• _Work to be completed_
Please transcribe the patch from "From ae5c8cccaf04d4394448713220dfc56c9a013358 Mon" up to and including "zeroing out secrets.", keeping every character, space and line break unchanged.

• _Source passage_
────────────────────────────────────────
From ae5c8cccaf04d4394448713220dfc56c9a013358 Mon Sep 17 00:00:00 2001
From: Antoine Jacoutot <ajacoutot@gnome.org>
Date: Sat, 10 Oct 2015 09:29:57 +0200
Subject: [PATCH] Sync with OpenBSD: Use explicit_bzero() instead of memset()
 for zeroing out secrets.

---
 login_passwd/login.c        | 1 +
 login_passwd/login_passwd.c | 2 +-
 2 files changed, 2 insertions(+), 1 deletion(-)

diff --git a/login_passwd/login.c b/login_passwd/login.c
index 29a9fc9..d278d4a 100644
--- a/login_passwd/login.c
+++ b/login_passwd/login.c
@@ -159,6 +159,7 @@ main(int argc, char **argv)
 
 	if (password != NULL)
 		memset(password, 0, strlen(password));
+		explicit_bzero(password, strlen(password));
 	if (ret != AUTH_OK)
 		fprintf(back, BI_REJECT "\n");
 
diff --git a/login_passwd/login_passwd.c b/login_passwd/login_passwd.c
index f646d89..f31e05c 100644
--- a/login_passwd/login_passwd.c
+++ b/login_passwd/login_passwd.c
@@ -54,7 +54,7 @@ pwd_login(char *username, char *password, char *wheel, int lastchance,
 	if (crypt_checkpass(password, goodhash) == 0)
 		passok = 1;
 	plen = strlen(password);
-	memset(password, 0, plen);
+	explicit_bzero(password, plen);
 
 	if (!passok)
 		return (AUTH_FAILED);
-- 
2.11.4.GIT
────────────────────────────────────────
• _Entries provided_
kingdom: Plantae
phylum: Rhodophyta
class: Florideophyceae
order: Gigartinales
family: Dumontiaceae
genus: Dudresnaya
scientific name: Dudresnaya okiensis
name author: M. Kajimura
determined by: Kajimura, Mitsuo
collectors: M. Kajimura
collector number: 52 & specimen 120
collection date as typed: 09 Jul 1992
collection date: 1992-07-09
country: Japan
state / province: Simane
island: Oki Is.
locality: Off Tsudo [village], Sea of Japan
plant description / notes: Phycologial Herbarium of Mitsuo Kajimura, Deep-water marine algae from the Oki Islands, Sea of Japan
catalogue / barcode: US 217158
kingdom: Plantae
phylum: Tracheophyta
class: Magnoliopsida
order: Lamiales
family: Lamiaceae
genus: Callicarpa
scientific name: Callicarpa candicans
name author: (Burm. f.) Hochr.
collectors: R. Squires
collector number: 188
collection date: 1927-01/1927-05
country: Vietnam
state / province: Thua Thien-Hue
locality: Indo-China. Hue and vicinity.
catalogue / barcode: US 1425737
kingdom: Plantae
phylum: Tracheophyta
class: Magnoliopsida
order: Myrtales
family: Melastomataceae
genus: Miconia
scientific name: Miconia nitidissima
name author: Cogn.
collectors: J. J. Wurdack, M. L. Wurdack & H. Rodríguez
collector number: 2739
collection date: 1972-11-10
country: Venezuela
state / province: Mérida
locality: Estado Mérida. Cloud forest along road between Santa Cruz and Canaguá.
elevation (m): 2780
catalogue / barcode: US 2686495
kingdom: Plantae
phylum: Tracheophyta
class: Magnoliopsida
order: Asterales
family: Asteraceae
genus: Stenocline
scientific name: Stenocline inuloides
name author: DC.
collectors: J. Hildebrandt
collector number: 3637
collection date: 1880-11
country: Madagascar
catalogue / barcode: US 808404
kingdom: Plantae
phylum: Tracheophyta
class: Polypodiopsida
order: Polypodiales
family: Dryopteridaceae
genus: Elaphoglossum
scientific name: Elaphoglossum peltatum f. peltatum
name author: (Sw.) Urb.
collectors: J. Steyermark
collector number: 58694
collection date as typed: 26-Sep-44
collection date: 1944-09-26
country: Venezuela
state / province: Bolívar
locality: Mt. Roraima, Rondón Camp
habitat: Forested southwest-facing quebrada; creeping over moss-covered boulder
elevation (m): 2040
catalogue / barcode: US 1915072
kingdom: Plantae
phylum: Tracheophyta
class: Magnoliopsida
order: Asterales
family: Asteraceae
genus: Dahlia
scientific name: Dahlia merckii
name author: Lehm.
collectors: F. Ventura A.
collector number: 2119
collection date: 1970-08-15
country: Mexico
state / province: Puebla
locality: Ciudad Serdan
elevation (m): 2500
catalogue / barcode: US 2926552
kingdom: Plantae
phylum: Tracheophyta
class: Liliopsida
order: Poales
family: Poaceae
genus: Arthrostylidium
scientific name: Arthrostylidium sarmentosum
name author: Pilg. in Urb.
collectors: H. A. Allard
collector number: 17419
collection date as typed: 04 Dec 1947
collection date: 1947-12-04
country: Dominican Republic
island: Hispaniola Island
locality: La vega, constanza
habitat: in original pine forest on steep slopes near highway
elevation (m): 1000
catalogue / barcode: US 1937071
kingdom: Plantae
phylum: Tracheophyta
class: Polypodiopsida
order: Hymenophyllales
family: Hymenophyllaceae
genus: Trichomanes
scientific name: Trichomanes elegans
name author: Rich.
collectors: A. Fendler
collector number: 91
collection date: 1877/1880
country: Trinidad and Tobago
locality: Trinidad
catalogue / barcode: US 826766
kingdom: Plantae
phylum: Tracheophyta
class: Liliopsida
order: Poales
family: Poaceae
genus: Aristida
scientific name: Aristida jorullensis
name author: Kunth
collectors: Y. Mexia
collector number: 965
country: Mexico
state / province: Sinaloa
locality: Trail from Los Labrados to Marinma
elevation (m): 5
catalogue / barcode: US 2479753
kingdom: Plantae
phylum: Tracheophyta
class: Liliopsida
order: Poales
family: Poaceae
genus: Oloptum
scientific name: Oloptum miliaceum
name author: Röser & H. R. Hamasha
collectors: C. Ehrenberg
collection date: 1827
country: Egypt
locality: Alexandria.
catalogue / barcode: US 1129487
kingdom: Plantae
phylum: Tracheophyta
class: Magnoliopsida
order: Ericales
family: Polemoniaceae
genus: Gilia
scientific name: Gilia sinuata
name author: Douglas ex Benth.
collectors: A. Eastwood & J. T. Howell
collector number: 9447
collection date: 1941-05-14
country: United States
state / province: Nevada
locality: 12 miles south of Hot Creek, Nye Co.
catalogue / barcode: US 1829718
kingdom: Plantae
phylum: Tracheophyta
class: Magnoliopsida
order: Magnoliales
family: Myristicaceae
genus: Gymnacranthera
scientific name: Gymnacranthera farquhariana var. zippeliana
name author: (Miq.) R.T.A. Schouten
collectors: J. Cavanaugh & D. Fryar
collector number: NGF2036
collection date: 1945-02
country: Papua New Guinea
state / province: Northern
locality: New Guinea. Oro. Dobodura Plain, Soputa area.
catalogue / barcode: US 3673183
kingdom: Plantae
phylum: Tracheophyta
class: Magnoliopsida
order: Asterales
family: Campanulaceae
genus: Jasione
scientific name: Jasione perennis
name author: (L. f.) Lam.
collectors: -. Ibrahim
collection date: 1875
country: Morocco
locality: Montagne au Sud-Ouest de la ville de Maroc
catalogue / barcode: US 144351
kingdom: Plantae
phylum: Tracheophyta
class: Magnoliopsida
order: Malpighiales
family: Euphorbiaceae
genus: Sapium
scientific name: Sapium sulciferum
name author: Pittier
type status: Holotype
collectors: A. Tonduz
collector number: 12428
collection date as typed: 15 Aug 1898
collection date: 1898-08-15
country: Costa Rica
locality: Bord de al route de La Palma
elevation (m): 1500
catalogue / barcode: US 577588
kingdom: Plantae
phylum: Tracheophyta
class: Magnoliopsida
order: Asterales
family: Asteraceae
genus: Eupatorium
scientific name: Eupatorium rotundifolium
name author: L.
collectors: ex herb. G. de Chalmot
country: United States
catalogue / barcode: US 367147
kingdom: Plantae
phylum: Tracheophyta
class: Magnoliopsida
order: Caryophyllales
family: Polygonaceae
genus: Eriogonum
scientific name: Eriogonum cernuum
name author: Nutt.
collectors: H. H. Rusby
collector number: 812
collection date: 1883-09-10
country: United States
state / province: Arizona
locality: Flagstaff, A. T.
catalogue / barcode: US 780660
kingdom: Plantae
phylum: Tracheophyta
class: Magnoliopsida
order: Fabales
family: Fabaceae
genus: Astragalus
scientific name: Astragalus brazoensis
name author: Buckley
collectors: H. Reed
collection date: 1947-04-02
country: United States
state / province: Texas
────────────────────────────────────────
• _Solution to the problem_
From ae5c8cccaf04d4394448713220dfc56c9a013358 Mon Sep 17 00:00:00 2001
From: Antoine Jacoutot <ajacoutot@gnome.org>
Date: Sat, 10 Oct 2015 09:29:57 +0200
Subject: [PATCH] Sync with OpenBSD: Use explicit_bzero() instead of memset()
 for zeroing out secrets.